Staff Profile of Dr Richard Challis

Name
Dr Richard Challis
Position
Postdoctoral Research Officer
Email
r.challis@bangor.ac.uk
Phone
+44(0)1248 383822
Location
3rd Floor, ECW Building, School of Natural Sciences, Bangor University, Deiniol Road, Bangor, Gwynedd, LL57 2UW, UK

Research

Research

Genomics of Speciation and Adaptive Radiation

My current research in George Turner's lab is making use of growing genomic resources for cichlid fish together with next-generation sequencing to elucitated mechanisms and processes in speciation and adaptive radiation. At a broad scale, I have been investigating the prevalance of hybridisation between distinct lineages within the large-scale Lake Malawi adaptive radiation using sequenced AFLP markers in collaboration with Martin Genner. On a much smaller scale, our attentions have recently turned to incipient speciation events in volcanic crater lakes for which we now have full genome sequence data through collaboration with Eric Miska, Richard Durbin and their PhD student Milan Malinsky. The genomic resolution that we have achieved between such recently diverged morphs promises to shed light on the behavioural, ecological and genomic processes underlying cichlid speciation and adaptive radiation.
Malawi cichlids

Comparative Genomics of Shoot Branching

Max Genes

Plants are stationary organisms and respond to environmental factors through developmental plasticity, particularly by controlling shoot-branching through the development, dormancy and outgrowth of buds. I had a BBSRC funded postdoc in Ottoline Leyser's lab using comparative genomics to investigate the hormonal control of shoot branching as part of an ERA-Net Plant Genomics project with collaborators in France, Germany, the Netherlands and Spain. I analysed project data including genomic, microarray and trait association data and investigated semantic approaches to automate bioinformatic analyses. I concentrated on genes in the synthesis and signalling pathway of the hormone stigolactone (SL) and comparative analysis of these genes and their wider gene families revealed patterns of recruitment to the SL pathway.

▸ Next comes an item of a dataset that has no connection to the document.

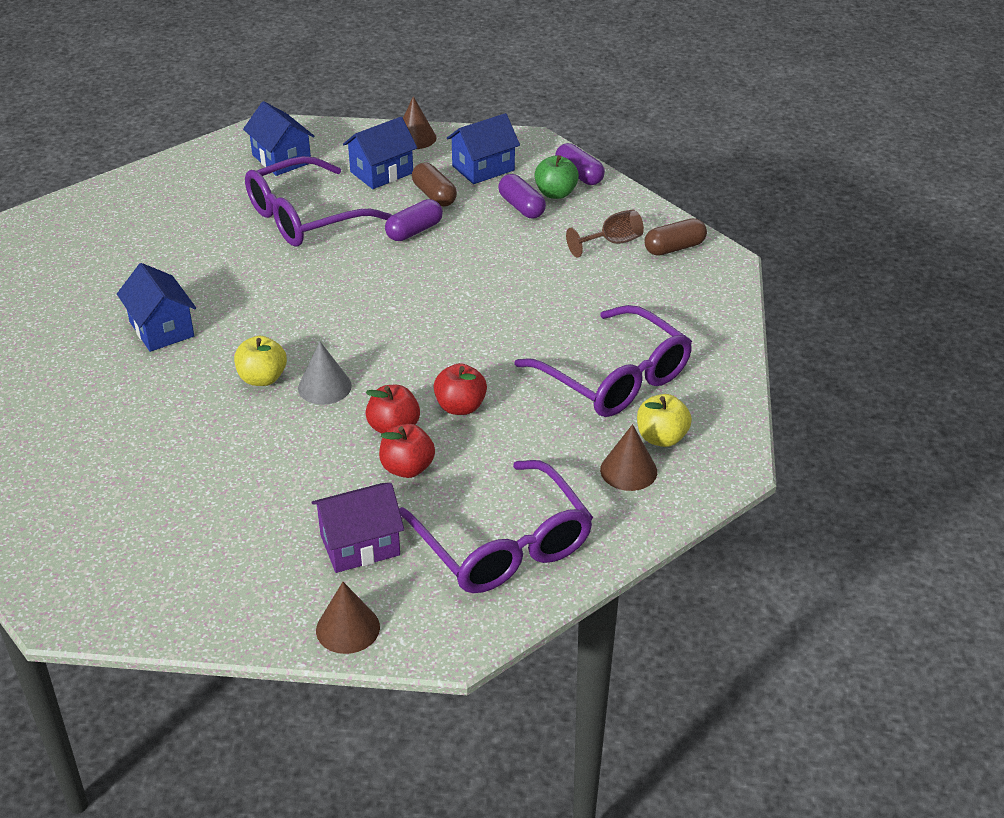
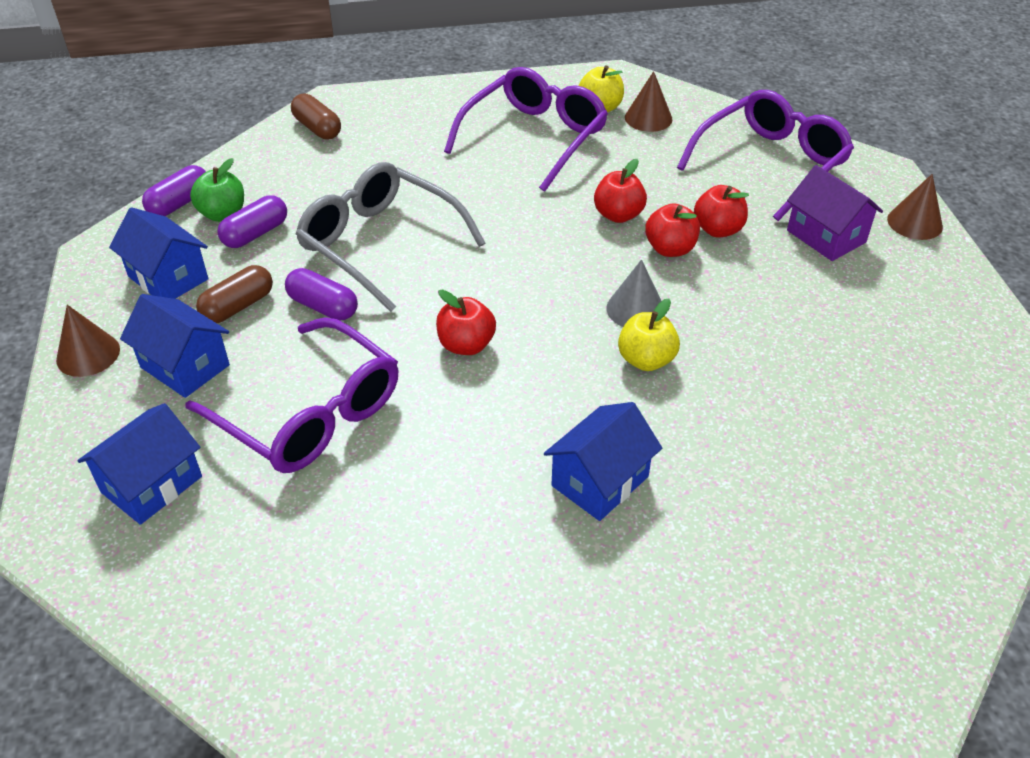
camera: 105 degrees left, 5 degrees up
(333, 291) = (466, 345): none -> red apple
(479, 265) = (380, 244): none -> grey glasses
(612, 242) = (316, 164): brown goblet -> none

Evolution of Oak Gallwasp Communities

My PhD research, supervised by Graham Stone and made possible by collaborators throughout the Western Palaearctic and beyond, used phylogeography and DNA barcoding to investigate the evolution of oak gallwasp communities. Oak gallwasps have complex lifecycles, alternating between sexually reproducing and parthenogenetic generations that can differ considerably in appearance and host species galled. DNA barcoding is essential to link the two generations, which traditional taxonomy often placed in separate species in order to fully understand gallwasp ecology. Using DNA sequencing I found evidence of cryptic speciation with divergent lineages barely distinguishable morphologically and inducing the formation of highly similar galls. My phylogeographical analyses revealed a dramatic impact of human activity  on Andricus kollari in which the entire basal clade had been translocated from its native range in the Eastern Mediterranean to the UK where it's galls were imported in the 1830s as a source of tannins for the manufacture of ink.

Gallwasps

var Gene Expression in Plasmodium falciparum Malaria

This work was part of a study into the link between the pathogenicity of malarial infections and the expression of Plasmodium falciparum variant erythrocyte surface antigens (PfEMP1), led by Alex Rowe. I undertook a phylogenetic analysis of the var gene family that encodes PfEMP1 antigens that supports the division of genes expressed in isolates from individuals with more severe forms of malaria (red) into a separate clade from those taken from individuals with milder symptoms (blue/green).  Overall, the study suggests that differences in the cytoadhesive and immuno-modulatory roles of the genes in these two clades is likely to contribute to the differences in pathogenicity of malarial infections.

Var genes

Evolution of Spider Silk

I undertook a comparative analysis of available spider silk sequence data for my undergraduate dissertation project, supervised by Sara Goodacre  and Godfrey Hewitt. We found a high degree of sequence conservation in the C-termini of each major class of silk protein (the highly elastic flagelliform and relatively inelastic spidroin silk proteins). Despite the amino acid divergence, both classes have similar predicted physical properties in this region, suggesting that it is responsible for shared properties of the two classes, perhaps during silk production and protein folding.